* BEGIN DATASET RECORDS *

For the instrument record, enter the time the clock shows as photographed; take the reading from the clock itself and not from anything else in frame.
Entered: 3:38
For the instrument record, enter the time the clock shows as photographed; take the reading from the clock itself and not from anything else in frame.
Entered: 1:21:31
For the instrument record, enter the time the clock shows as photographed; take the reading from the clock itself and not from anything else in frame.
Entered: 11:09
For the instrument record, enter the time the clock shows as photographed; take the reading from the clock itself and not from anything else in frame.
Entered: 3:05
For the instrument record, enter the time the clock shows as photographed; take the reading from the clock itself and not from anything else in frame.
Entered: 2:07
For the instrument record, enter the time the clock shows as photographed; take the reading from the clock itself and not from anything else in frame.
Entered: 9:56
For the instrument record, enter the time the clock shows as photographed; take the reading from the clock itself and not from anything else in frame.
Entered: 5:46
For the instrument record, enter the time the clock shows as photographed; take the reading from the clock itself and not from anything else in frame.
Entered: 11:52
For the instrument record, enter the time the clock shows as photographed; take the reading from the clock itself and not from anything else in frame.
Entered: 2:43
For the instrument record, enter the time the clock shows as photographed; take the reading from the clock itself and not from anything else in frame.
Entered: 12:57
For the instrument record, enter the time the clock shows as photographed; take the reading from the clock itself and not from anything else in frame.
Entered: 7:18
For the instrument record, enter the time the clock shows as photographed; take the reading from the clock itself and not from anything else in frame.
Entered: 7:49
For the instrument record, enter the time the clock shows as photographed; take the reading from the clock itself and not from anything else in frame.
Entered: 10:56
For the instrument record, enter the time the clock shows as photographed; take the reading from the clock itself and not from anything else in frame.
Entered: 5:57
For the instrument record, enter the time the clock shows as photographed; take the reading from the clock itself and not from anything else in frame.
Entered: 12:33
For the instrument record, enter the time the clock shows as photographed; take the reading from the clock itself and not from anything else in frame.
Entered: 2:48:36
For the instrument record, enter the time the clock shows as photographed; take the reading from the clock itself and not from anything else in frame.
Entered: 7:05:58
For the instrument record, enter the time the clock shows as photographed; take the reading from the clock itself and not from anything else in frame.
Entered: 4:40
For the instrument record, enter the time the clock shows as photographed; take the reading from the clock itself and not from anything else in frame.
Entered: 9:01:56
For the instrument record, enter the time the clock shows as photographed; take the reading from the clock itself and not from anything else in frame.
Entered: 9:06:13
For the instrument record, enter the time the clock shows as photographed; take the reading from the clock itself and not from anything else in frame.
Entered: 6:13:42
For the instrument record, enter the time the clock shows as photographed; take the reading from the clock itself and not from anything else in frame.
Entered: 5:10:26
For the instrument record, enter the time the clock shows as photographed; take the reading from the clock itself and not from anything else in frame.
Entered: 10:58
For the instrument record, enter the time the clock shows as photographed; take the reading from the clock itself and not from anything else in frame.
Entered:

* END DATASET RECORDS *

◆ **SHORT PROBLEM**
Copy the rows from the beginning through the line containing "Entered: 5:57", substituting "equipment log" for "instrument record" and leaving everything else unchanged.

◆ **RESULT OF THE TASK**
For the equipment log, enter the time the clock shows as photographed; take the reading from the clock itself and not from anything else in frame.
Entered: 3:38
For the equipment log, enter the time the clock shows as photographed; take the reading from the clock itself and not from anything else in frame.
Entered: 1:21:31
For the equipment log, enter the time the clock shows as photographed; take the reading from the clock itself and not from anything else in frame.
Entered: 11:09
For the equipment log, enter the time the clock shows as photographed; take the reading from the clock itself and not from anything else in frame.
Entered: 3:05
For the equipment log, enter the time the clock shows as photographed; take the reading from the clock itself and not from anything else in frame.
Entered: 2:07
For the equipment log, enter the time the clock shows as photographed; take the reading from the clock itself and not from anything else in frame.
Entered: 9:56
For the equipment log, enter the time the clock shows as photographed; take the reading from the clock itself and not from anything else in frame.
Entered: 5:46
For the equipment log, enter the time the clock shows as photographed; take the reading from the clock itself and not from anything else in frame.
Entered: 11:52
For the equipment log, enter the time the clock shows as photographed; take the reading from the clock itself and not from anything else in frame.
Entered: 2:43
For the equipment log, enter the time the clock shows as photographed; take the reading from the clock itself and not from anything else in frame.
Entered: 12:57
For the equipment log, enter the time the clock shows as photographed; take the reading from the clock itself and not from anything else in frame.
Entered: 7:18
For the equipment log, enter the time the clock shows as photographed; take the reading from the clock itself and not from anything else in frame.
Entered: 7:49
For the equipment log, enter the time the clock shows as photographed; take the reading from the clock itself and not from anything else in frame.
Entered: 10:56
For the equipment log, enter the time the clock shows as photographed; take the reading from the clock itself and not from anything else in frame.
Entered: 5:57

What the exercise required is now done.